Source data:

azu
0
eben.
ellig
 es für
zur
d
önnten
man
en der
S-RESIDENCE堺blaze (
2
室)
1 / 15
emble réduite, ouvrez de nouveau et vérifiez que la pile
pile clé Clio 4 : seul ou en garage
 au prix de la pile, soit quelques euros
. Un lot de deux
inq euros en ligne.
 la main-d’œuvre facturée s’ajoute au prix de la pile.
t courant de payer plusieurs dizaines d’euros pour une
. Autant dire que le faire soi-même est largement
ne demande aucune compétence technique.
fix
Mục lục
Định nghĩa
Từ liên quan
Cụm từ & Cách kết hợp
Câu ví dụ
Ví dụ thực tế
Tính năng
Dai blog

---

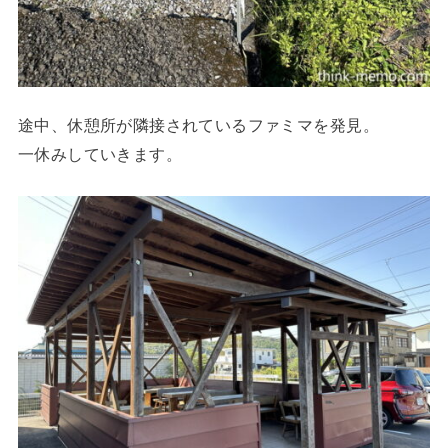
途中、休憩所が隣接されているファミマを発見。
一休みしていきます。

What to produce: Show every line above that contains the word "euros".

Answer to the exercise:
 au prix de la pile, soit quelques euros
inq euros en ligne.
t courant de payer plusieurs dizaines d’euros pour une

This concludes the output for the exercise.